A brand that creates and leaves an impact is first and foremost timeless and relevant. Brand building is about associations; relevant associations. A successful brand image is noiseless. It does not allow interference. It speaks the language it should speak, it is trustworthy; and referential. It does not allow for plagiarism. It rejects clichés and trends. It allows for interaction. It is empathetic. It simply serves its purpose.

Clients come to us with an initial idea and our input helps shape their business model: how they should talk, have they thought about this, that... Now, the emotional aspect of a brand is equal and sometimes more important than the functional aspect of a brand. The overarching rule behind our design practice is to engage, engage with a brand's audience. vit-e strives to keep a balance between aesthetics, uniqueness, and mostly, relevance.

Can you give some examples of how businesses have benefitted from your studio's work?

To date, vit-e has collaborated with several businesses and institutions, whether at their inception or rebranding phase; in this age of want, as opposed to need, we aim to create work that conveys desirability. Clients such as ABC, EFG Hermes, Faqra Club, PracticalHost, Smogallery, Beirut Art Center, intramuro, Cadrans, Liza, artheum, G spa, Bassoul Heneine, and many others, are entrusted to talk about our work. With all our clients, we lay the ground for a 'professional friendship', working towards providing what they want, while exploring the thin line with what they actually need.
As designers, brand managers and creative people, we make sure all the brand’s touch points are speaking the same voice, giving the same feel, making the customer feeling the same way; it’s all about consistency.

Is there a cultural aspect to your work as well?

Culture and visual communication are inevitably intertwined. Throughout my undergraduate then post-graduate studies, I was lucky enough to be exposed to an open-ended approach to design education, whereby history, sociology, anthropology, linguistics… were all welcome into the classroom. Today, my non-commissioned work is an amalgam of several interests, which is revolving around the expressive power of letterforms. From an initial question raised in 1998, trying to correlate between how we Lebanese make use of languages, to our understanding of national identity and confessional identity, I came across myself, my roots, my upbringing. The outcome of this investigation was laid into \"round table: a typographic journey into multilingual Lebanon\".

Your art is inextricably tied to technology. How has technology changed your art, and how do you predict it will change it in the future?
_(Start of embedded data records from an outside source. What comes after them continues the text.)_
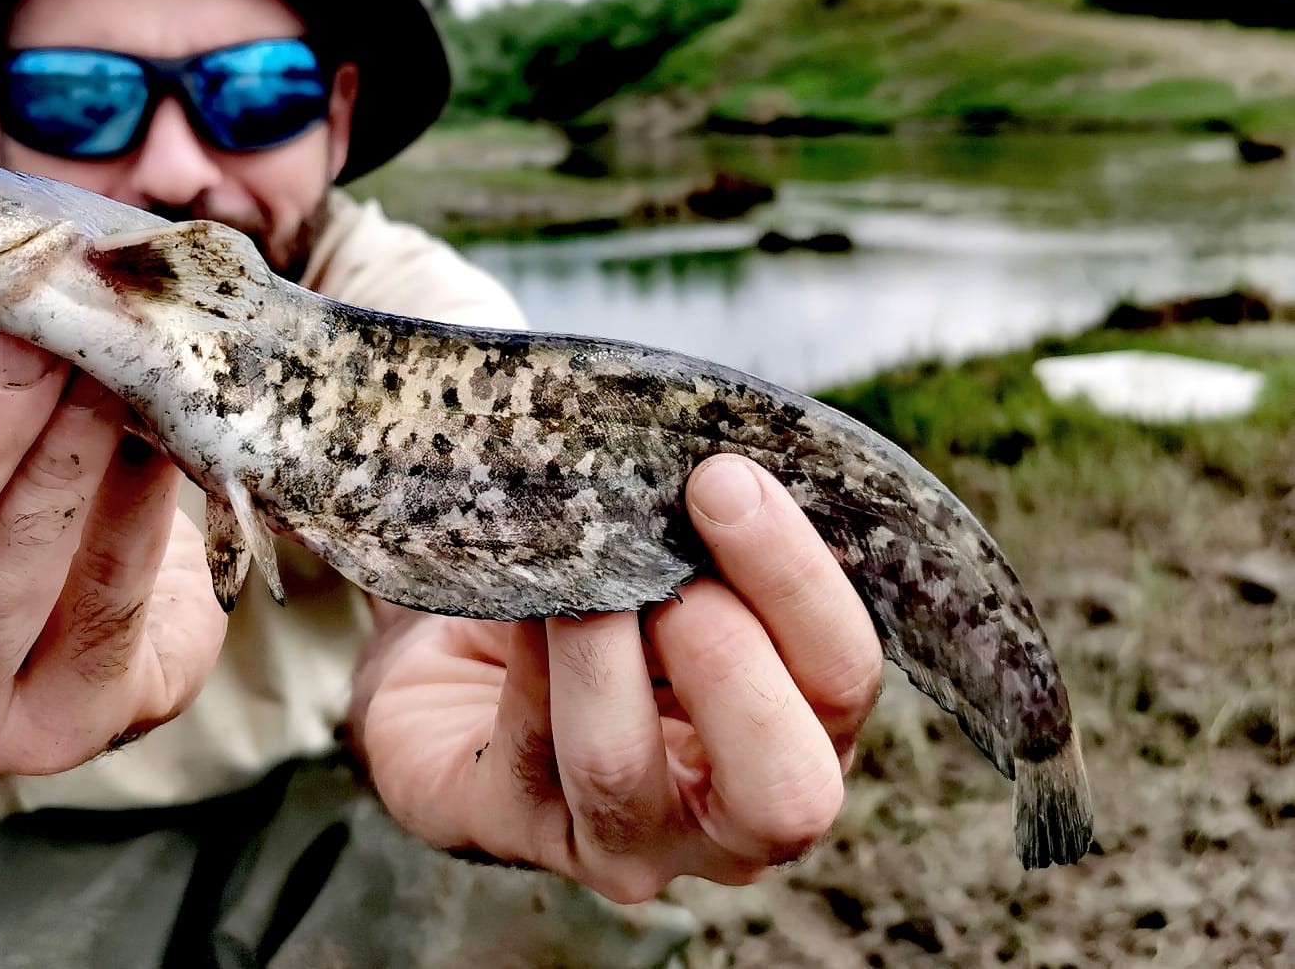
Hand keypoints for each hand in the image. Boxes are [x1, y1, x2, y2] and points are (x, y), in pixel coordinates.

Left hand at [349, 454, 882, 902]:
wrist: (466, 655)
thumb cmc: (602, 600)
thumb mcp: (671, 564)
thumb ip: (704, 538)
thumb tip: (691, 468)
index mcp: (801, 734)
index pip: (844, 677)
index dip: (795, 579)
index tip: (726, 477)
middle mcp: (731, 818)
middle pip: (788, 791)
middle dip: (729, 659)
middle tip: (669, 564)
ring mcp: (624, 842)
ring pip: (618, 765)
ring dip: (594, 642)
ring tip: (575, 565)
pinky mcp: (517, 831)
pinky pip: (521, 747)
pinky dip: (522, 651)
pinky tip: (514, 586)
We live in an age where thinking processes and technology have surpassed what anyone of us was ever taught in design school. The speed of the marketplace has changed. Everything seems to be happening at a faster and faster pace. New technologies, new apps, new companies – they seem to pop up every day. The options for executing campaigns and engaging with consumers seem to be endless.
Design is now at the center of business planning, restructuring... due to the emergence of all those new direct and 2-way communication channels. Brands cannot afford anymore to just rely on a one-off billboard in the street corner, but they need to address many other aspects of how consumer lambda will interact with the manifestation of the brand, be it digital, tactile or experiential.
We entered the age of constant adaptability, due to the convergence of technologies and platforms. We need to adapt to a multitude of new communication channels, an ever growing number of platforms. Welcome to the chameleon age.

Do you have any advice for students interested in graphics design as a career?

Practicing design requires an open mind, a willingness for introspection, and a readyness for self-discovery. Understanding that designers have the power to create change, to convince, to inform, to influence an audience via different communication strata is indeed a good starting point. When choosing a design program, make sure that it provides a good balance between theory and practice, alongside real insights into 'the school of life'. Don't settle for programs that are skill-based only, look for an environment that will nurture what you have to voice.